»»
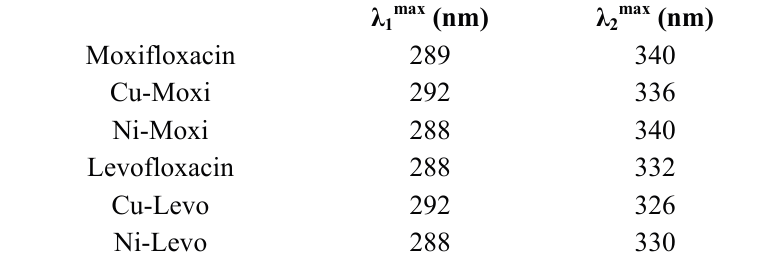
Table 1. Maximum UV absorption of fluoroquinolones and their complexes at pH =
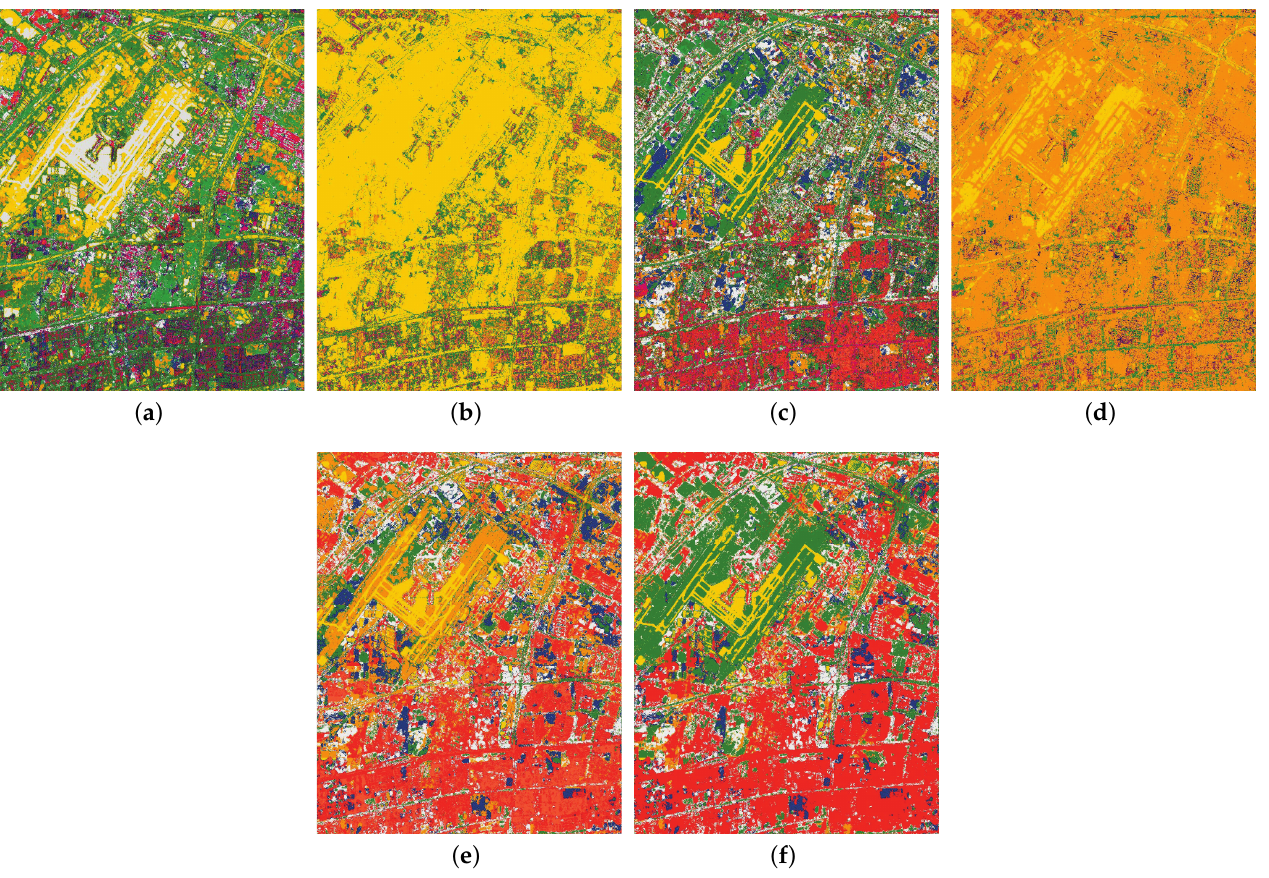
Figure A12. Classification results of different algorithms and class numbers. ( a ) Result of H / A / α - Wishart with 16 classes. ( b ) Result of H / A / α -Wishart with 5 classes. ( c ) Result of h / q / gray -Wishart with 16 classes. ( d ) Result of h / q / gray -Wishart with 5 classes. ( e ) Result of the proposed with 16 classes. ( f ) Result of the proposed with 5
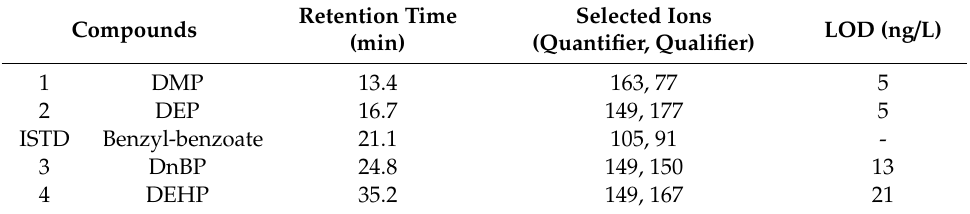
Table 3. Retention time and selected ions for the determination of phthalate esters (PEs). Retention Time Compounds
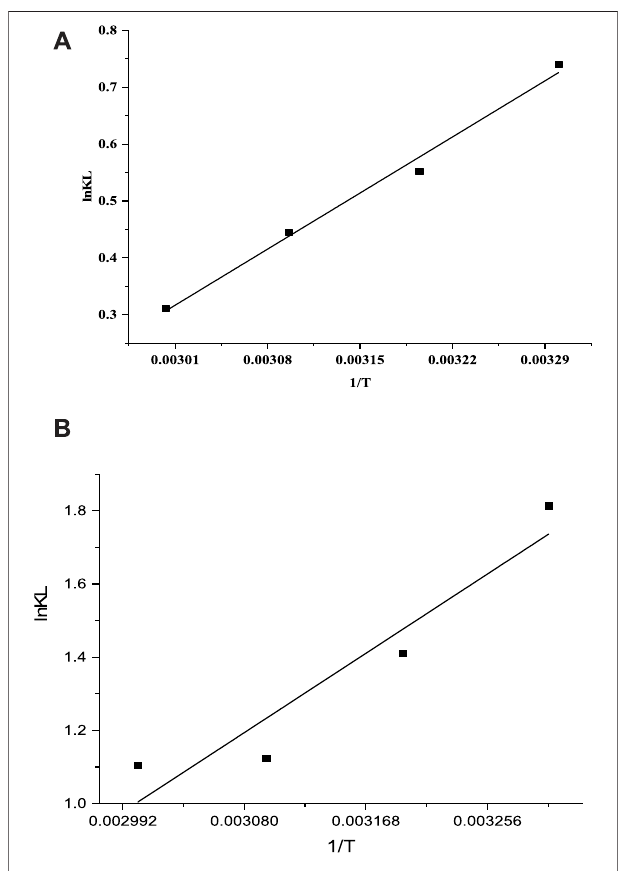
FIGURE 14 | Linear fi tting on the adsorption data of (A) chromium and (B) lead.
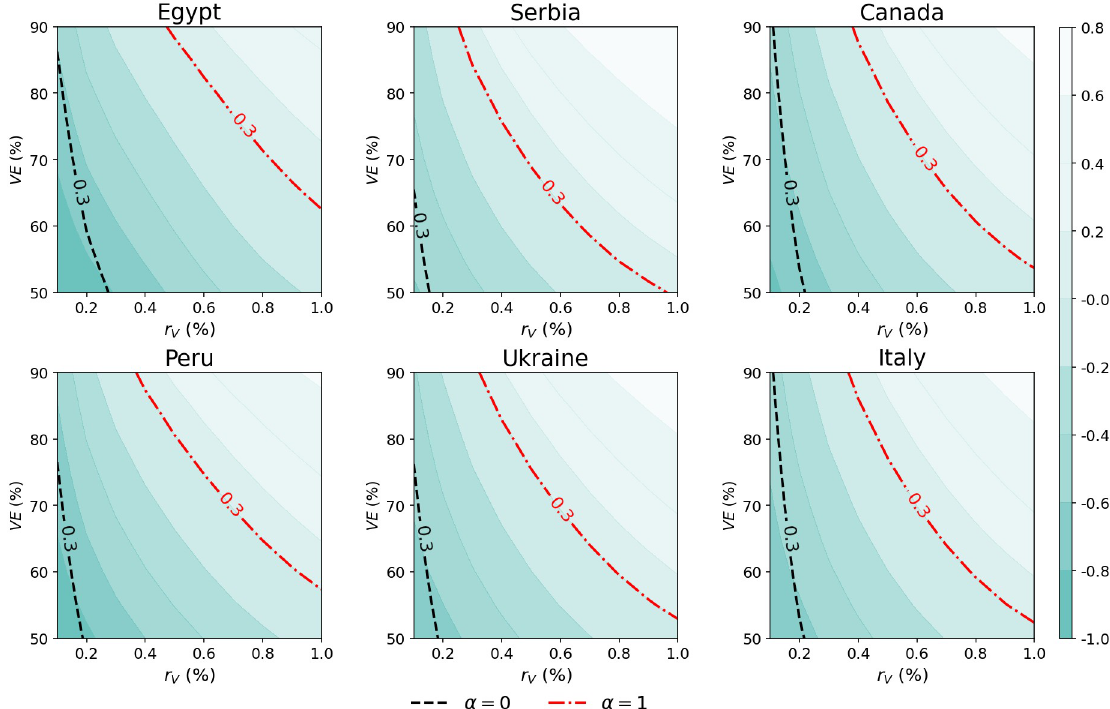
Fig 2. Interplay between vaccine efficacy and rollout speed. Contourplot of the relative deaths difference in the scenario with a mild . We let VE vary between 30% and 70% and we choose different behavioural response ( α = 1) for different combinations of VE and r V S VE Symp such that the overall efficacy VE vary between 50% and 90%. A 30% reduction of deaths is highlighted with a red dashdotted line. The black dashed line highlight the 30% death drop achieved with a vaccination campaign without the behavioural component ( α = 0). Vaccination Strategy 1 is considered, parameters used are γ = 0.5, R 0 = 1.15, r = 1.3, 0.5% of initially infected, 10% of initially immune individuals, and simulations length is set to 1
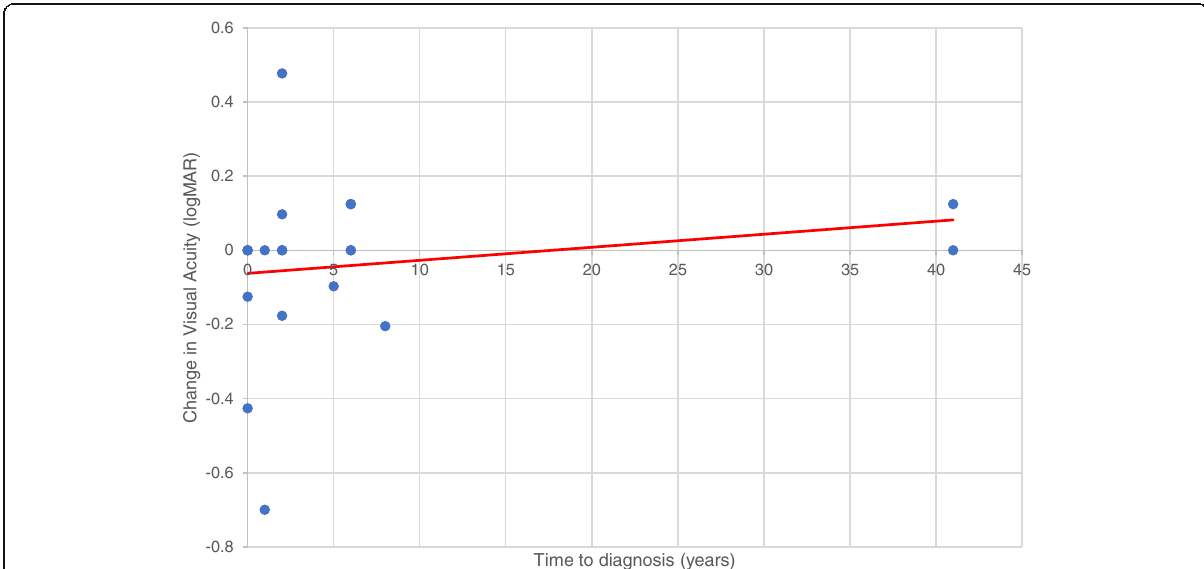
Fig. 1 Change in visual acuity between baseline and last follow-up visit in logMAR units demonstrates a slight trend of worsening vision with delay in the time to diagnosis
««
(Activity):
The line containing "Fig 2. Interplay" marks the end: transcribe every line from the start of the listing up to and including it, minus the pictures.

(Response):
Table 1. Maximum UV absorption of fluoroquinolones and their complexes at pH =
Figure A12. Classification results of different algorithms and class numbers. ( a ) Result of H / A / α - Wishart with 16 classes. ( b ) Result of H / A / α -Wishart with 5 classes. ( c ) Result of h / q / gray -Wishart with 16 classes. ( d ) Result of h / q / gray -Wishart with 5 classes. ( e ) Result of the proposed with 16 classes. ( f ) Result of the proposed with 5
Table 3. Retention time and selected ions for the determination of phthalate esters (PEs). Retention Time Compounds
FIGURE 14 | Linear fi tting on the adsorption data of (A) chromium and (B) lead.
Fig 2. Interplay between vaccine efficacy and rollout speed. Contourplot of the relative deaths difference in the scenario with a mild . We let VE vary between 30% and 70% and we choose different behavioural response ( α = 1) for different combinations of VE and r V S VE Symp such that the overall efficacy VE vary between 50% and 90%. A 30% reduction of deaths is highlighted with a red dashdotted line. The black dashed line highlight the 30% death drop achieved with a vaccination campaign without the behavioural component ( α = 0). Vaccination Strategy 1 is considered, parameters used are γ = 0.5, R 0 = 1.15, r = 1.3, 0.5% of initially infected, 10% of initially immune individuals, and simulations length is set to 1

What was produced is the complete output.